In practice, the value being returned is probably the last value in some machine register (e.g. the one used to compute c
). However, according to the standards, both the return value and results if the caller accesses/users the returned value are undefined.
As to why this sort of abusive/ugly code construct is allowed.... Firstly, in early versions of C
there was no void
keyword, and - if no return type was specified - return type for a function was int
. For functions that were actually intended to return nothing, the technique was to (implicitly or explicitly) define them as returning int
, not return any value, and have the caller make no attempt to access/use the return value.

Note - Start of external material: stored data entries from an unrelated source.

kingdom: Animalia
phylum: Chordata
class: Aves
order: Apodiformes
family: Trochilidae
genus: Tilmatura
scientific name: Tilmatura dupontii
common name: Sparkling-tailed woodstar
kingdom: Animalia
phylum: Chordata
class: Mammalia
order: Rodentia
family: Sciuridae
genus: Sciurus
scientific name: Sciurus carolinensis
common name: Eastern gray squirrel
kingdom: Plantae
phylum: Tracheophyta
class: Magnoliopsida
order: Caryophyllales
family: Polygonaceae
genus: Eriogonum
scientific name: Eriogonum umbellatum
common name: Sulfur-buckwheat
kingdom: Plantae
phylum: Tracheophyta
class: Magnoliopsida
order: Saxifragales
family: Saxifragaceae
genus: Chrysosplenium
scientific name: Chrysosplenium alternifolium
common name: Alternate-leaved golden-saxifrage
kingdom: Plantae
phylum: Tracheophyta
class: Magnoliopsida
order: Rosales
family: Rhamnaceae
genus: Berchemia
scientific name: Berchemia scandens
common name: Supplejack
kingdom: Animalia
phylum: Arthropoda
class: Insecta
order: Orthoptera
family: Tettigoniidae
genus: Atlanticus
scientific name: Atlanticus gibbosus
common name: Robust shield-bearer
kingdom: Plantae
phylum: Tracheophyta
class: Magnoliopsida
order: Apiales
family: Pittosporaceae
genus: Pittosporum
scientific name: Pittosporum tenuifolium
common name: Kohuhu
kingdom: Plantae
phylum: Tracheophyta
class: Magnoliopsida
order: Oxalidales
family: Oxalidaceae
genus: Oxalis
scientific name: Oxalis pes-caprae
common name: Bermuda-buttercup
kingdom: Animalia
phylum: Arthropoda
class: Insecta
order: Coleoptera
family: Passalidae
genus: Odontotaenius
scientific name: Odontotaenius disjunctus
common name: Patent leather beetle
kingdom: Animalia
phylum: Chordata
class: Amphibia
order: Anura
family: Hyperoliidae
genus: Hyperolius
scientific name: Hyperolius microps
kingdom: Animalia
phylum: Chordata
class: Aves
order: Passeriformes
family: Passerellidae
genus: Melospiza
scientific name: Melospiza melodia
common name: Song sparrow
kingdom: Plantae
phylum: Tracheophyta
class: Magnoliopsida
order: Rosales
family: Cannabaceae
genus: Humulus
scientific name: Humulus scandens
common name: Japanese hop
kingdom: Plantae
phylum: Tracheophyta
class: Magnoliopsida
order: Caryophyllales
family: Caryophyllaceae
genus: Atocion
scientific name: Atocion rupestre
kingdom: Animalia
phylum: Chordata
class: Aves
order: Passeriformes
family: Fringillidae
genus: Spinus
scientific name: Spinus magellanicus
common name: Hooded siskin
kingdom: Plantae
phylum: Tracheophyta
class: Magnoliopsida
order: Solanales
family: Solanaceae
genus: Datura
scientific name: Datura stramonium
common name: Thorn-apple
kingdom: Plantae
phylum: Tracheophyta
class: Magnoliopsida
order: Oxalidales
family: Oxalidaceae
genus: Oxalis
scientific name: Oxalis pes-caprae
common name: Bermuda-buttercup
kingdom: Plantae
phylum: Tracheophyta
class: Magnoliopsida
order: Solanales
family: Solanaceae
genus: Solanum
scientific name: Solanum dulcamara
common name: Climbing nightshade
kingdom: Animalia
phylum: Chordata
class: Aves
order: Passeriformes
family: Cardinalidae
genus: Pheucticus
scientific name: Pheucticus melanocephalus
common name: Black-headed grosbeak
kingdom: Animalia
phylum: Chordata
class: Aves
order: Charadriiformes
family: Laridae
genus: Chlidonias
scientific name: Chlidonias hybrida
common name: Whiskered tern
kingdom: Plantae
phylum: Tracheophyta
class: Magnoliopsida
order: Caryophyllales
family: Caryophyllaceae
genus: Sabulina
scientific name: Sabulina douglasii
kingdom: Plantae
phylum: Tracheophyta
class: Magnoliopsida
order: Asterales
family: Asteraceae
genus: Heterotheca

Since compiler vendors had some freedom in how they handled this sort of thing, they didn't have to take any particular care in ensuring there was a valid return value, or ensuring that the return value was unused. In practice, it was largely fortuitous that - if the return value was accessed - it often happened to contain the value of the last operation in the function. Some programmers stumbled upon this behaviour of their code and - since code that was terse and cryptic was often viewed as some virtue at the time - made use of it.
Later on, even when the compile vendors in question tried to change the behaviour (e.g. to emit an error message and reject the code when a function "fell off the end"), they received bug reports from developers (some of whom were quite vocal) about their programs no longer working. Sad as it is, the compiler vendors caved to the pressure. Other compile vendors also caved to similar bug reports (of the form "gcc and compiler X does it this way - yours should too") because a number of those bug reports came from developers at large companies or government bodies who were paying customers for the compiler vendors. This is the reason that such things are diagnosed by most modern compilers (usually as an optional warning, disabled by default, such as gcc's -Wall
option) and give behaviour that the developers expected.
The history of C, and therefore C++, is littered with a number of obscure features like this, which result from programmers exploiting some obscure behaviour of their early compilers and lobbying to prevent the behaviour being disabled.
The best modern practice is to turn on compiler warnings, and not to exploit such features. However, there is still enough legacy code - and developers who don't want to update codebases for various reasons (e.g. having to provide a slew of documentation to convince regulators the code still works) to stop using such features - that the features remain supported by compilers.